“Textbooks describe economics as the study of the allocation of scarce resources. That definition may indeed be the “what,” but it certainly is not the ‘why.'”
On Monday Ben Bernanke, Chairman of the Federal Reserve, gave a speech about economic measurements. This speech was unusual because he was not focusing on indicators such as GDP, inflation, and unemployment rates; the Chairman instead took a philosophical approach and questioned the relevancy of these traditional statistics to happiness.
Before I continue, it is important to note that the Federal reserve focuses on the aforementioned numbers because our Central Bank has a dual mandate – to keep inflation within a standard range while maximizing employment. (note that the European Central Bank does not have a dual mandate, and focuses exclusively on inflation).
Bernanke details a number of other economic indicators which might be able to guide the Federal Reserve towards making more informed economic decisions: How secure do Americans feel in their jobs? How confident are they in their future job prospects? How prepared are families for financial shocks?

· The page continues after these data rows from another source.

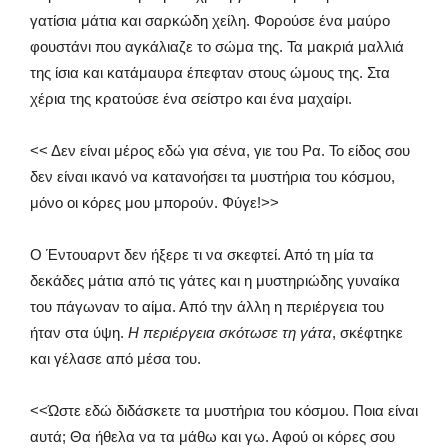
γατίσια μάτια και σαρκώδη χείλη. Φορούσε ένα μαύρο
φουστάνι που αγκάλιαζε το σώμα της. Τα μακριά μαλλιά
της ίσια και κατάμαυρα έπεφταν στους ώμους της. Στα
χέρια της κρατούσε ένα σείστρο και ένα μαχαίρι.
<< Δεν είναι μέρος εδώ για σένα, γιε του Ρα. Το είδος σου
δεν είναι ικανό να κατανοήσει τα μυστήρια του κόσμου,
μόνο οι κόρες μου μπορούν. Φύγε!>>
Ο Έντουαρντ δεν ήξερε τι να σκεφτεί. Από τη μία τα
δεκάδες μάτια από τις γάτες και η μυστηριώδης γυναίκα
του πάγωναν το αίμα. Από την άλλη η περιέργεια του
ήταν στα ύψη.
Η περιέργεια σκότωσε τη γάτα
, σκέφτηκε
και γέλασε από μέσα του.
<<Ώστε εδώ διδάσκετε τα μυστήρια του κόσμου. Ποια είναι
αυτά; Θα ήθελα να τα μάθω και γω. Αφού οι κόρες σου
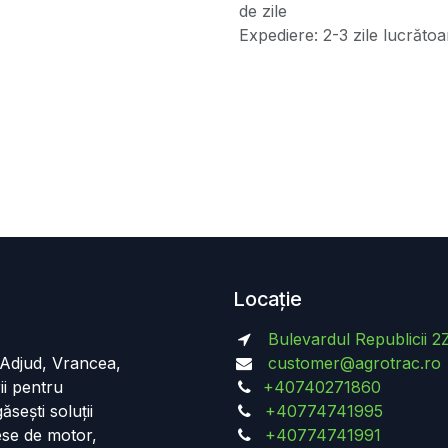
de zile
Expediere: 2-3 zile lucrătoa
Locație
Bulevardul Republicii 2
n Adjud, Vrancea,
customer@agrotrac.ro
ii pentru
+40740271860
ăsești soluții
+40774741995
iese de motor,
+40774741991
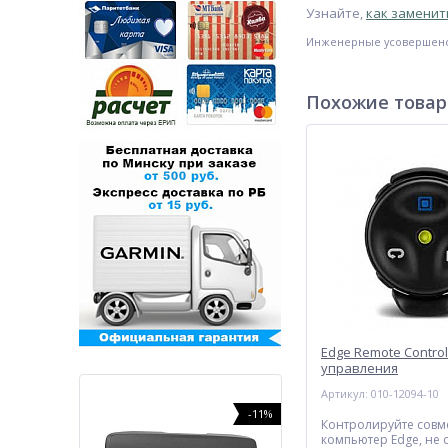
Узнайте,
как замени
Инженерные усовершенст
Похожие това
Edge Remote Control
управления
Артикул: 010-12094-10
-35%
-11%
Контролируйте сов
компьютер Edge, не 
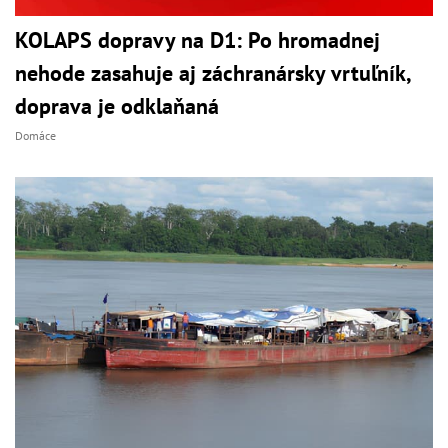
KOLAPS dopravy na D1: Po hromadnej
nehode zasahuje aj záchranársky vrtuľník,
doprava je odklaňaná
Domáce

This is an interesting and exciting development, and I firmly believe that our economy could use more detailed and thoughtful economic analysis. The amount of data available to Economists today is mind-boggling. Innovative Central Banks, such as Israel’s, have been utilizing Google Search Results to inform their decision making. According to a paper by Google Chief Economist, Hal Varian, adding Google Trends to traditional indicators leads to an 18% improvement in predictions for ‘Motor vehicles and Parts’ and a 12% improvement for ‘New Housing Starts’.
The Federal Reserve works in a deliberate fashion, but I’m excited for the potential of leveraging the vast amounts of data produced by internet users to improve economic decision making.